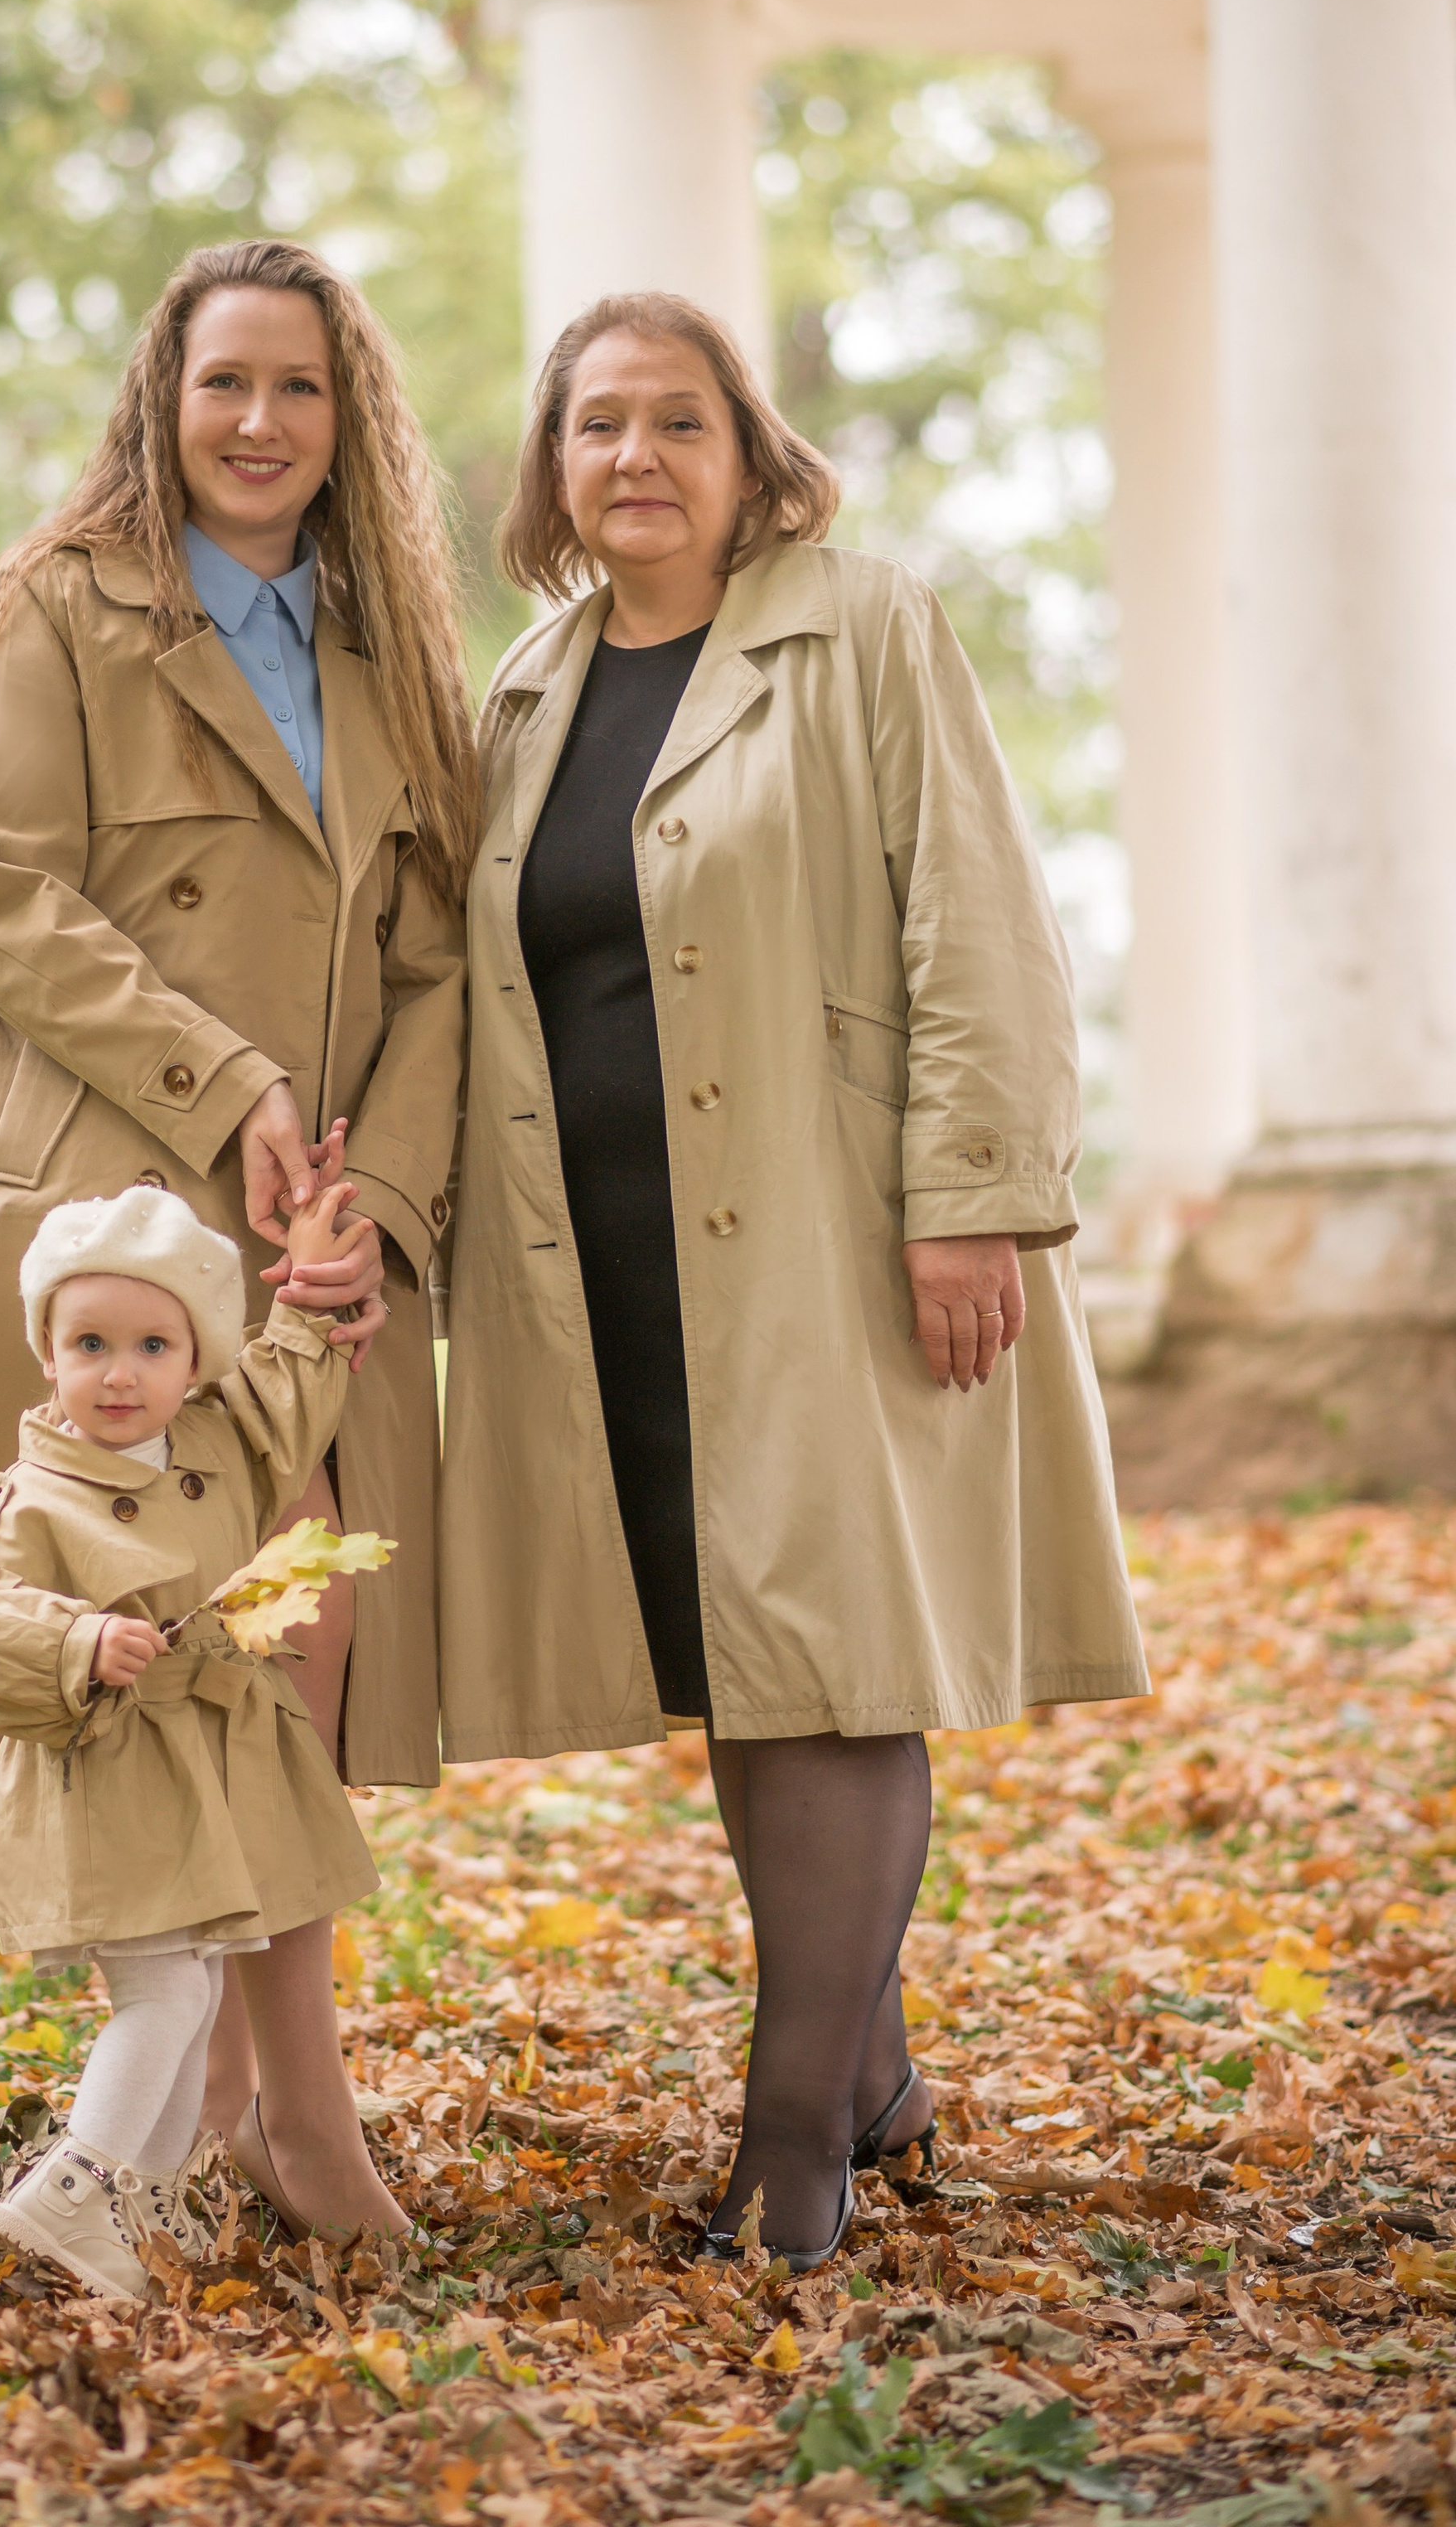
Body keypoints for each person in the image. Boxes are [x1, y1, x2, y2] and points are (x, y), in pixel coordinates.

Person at [439, 291, 1147, 2271]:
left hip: (826, 1240)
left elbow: (980, 918)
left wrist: (974, 1198)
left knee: (828, 1659)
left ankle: (791, 2141)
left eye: (678, 419)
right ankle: (877, 2074)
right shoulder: (531, 678)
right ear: (551, 467)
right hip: (606, 1255)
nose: (635, 456)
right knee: (746, 1654)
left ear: (749, 454)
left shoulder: (863, 626)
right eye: (596, 424)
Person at [0, 239, 473, 2244]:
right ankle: (247, 2114)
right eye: (223, 382)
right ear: (164, 395)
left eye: (297, 388)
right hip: (120, 1223)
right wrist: (225, 1084)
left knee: (287, 1641)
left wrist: (372, 1202)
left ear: (345, 414)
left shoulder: (388, 637)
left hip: (301, 1235)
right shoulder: (59, 609)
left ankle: (243, 2104)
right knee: (165, 1649)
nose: (256, 423)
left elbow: (436, 963)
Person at [0, 1177, 385, 2304]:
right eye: (88, 1343)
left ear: (194, 1362)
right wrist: (79, 1641)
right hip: (113, 1778)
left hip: (207, 1774)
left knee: (202, 1983)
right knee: (168, 1999)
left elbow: (286, 1388)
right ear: (48, 1353)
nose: (118, 1374)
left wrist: (315, 1292)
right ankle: (71, 2193)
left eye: (150, 1345)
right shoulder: (30, 1494)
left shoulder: (219, 1443)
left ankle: (144, 2198)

> [WORK TASK]
In the listing above, find the line containing "left ear: (749, 454)" and the line containing "left shoulder: (388, 637)", then quote both, plus every line between them, exactly as written.

> [PROBLEM SOLUTION]
left ear: (749, 454)
left shoulder: (863, 626)
right eye: (596, 424)
Person at [0, 239, 473, 2244]:
right ankle: (247, 2114)
right eye: (223, 382)
right ear: (164, 395)
left eye: (297, 388)
right hip: (120, 1223)
right wrist: (225, 1084)
left knee: (287, 1641)
left wrist: (372, 1202)
left ear: (345, 414)
left shoulder: (388, 637)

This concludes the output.